### Task input
## begin
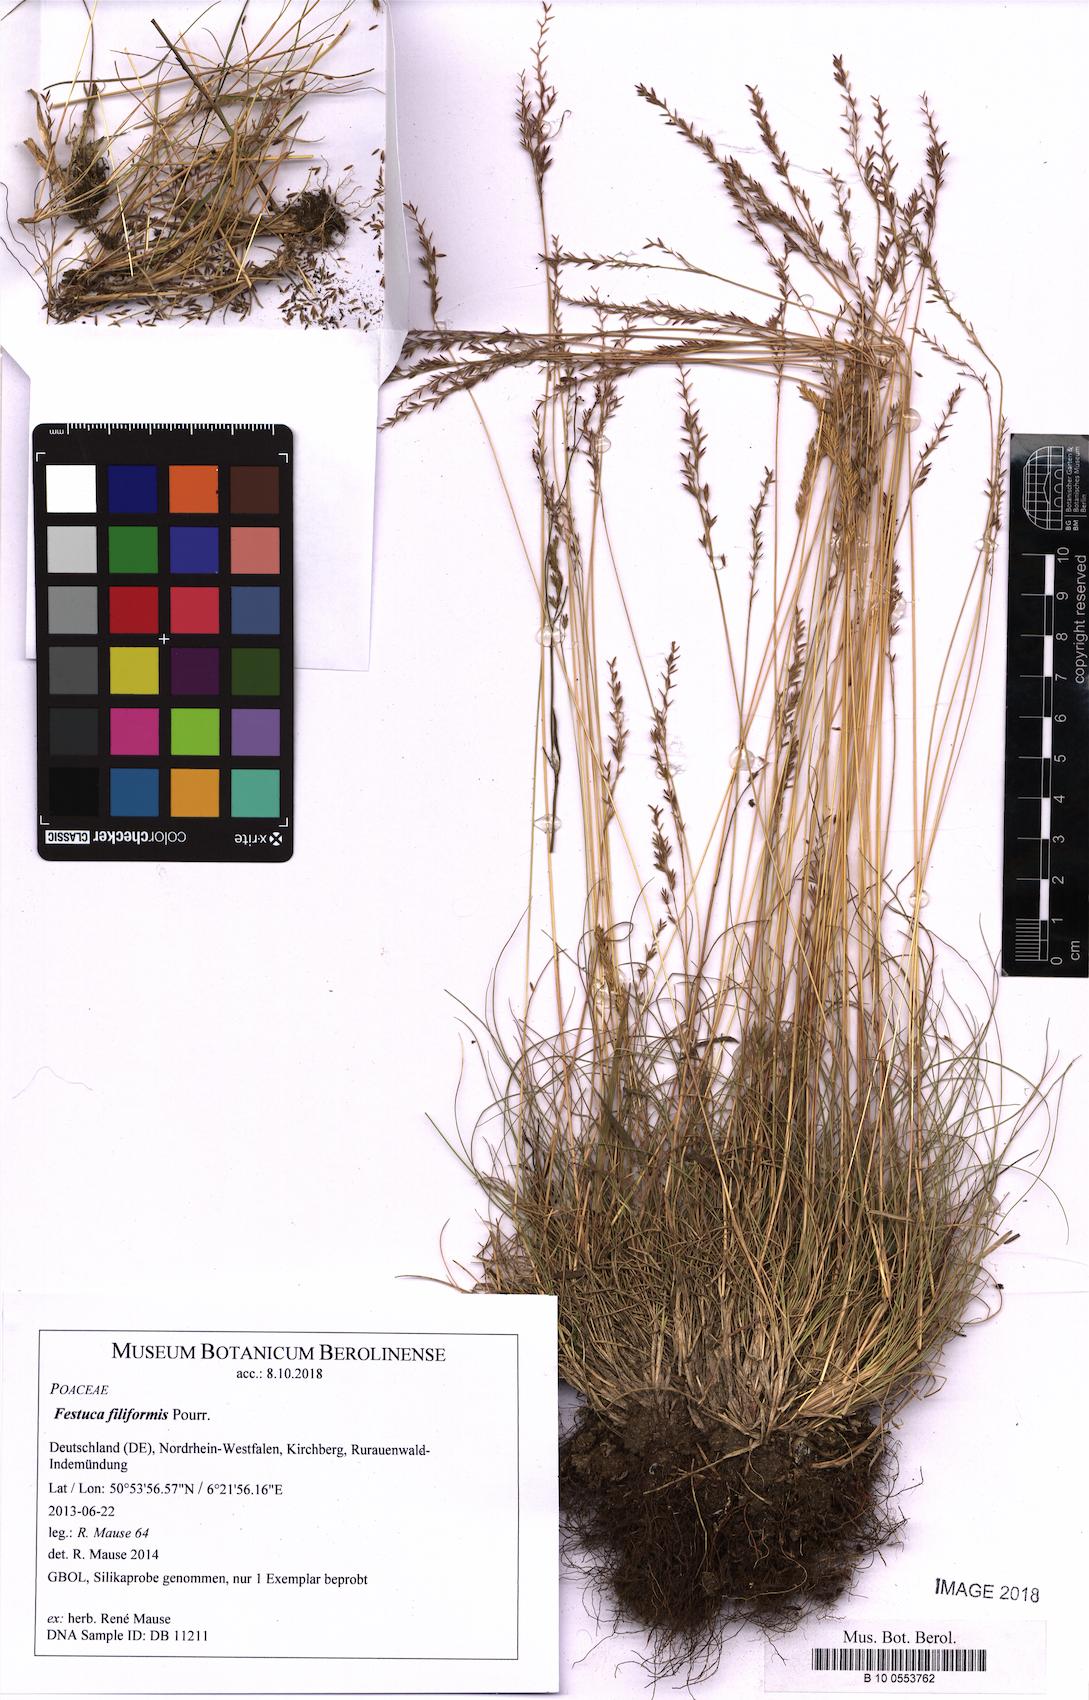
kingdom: Plantae
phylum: Tracheophyta
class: Liliopsida
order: Poales
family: Poaceae
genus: Festuca
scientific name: Festuca filiformis
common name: Fine-leaved sheep's-fescue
## end
### What is asked
Please output the lines above as a numbered list, starting with the line that contains "order: Poales" and going on through the last line, with any blank lines left out.

### Answer to this task
1. order: Poales
2. family: Poaceae
3. genus: Festuca
4. scientific name: Festuca filiformis
5. common name: Fine-leaved sheep's-fescue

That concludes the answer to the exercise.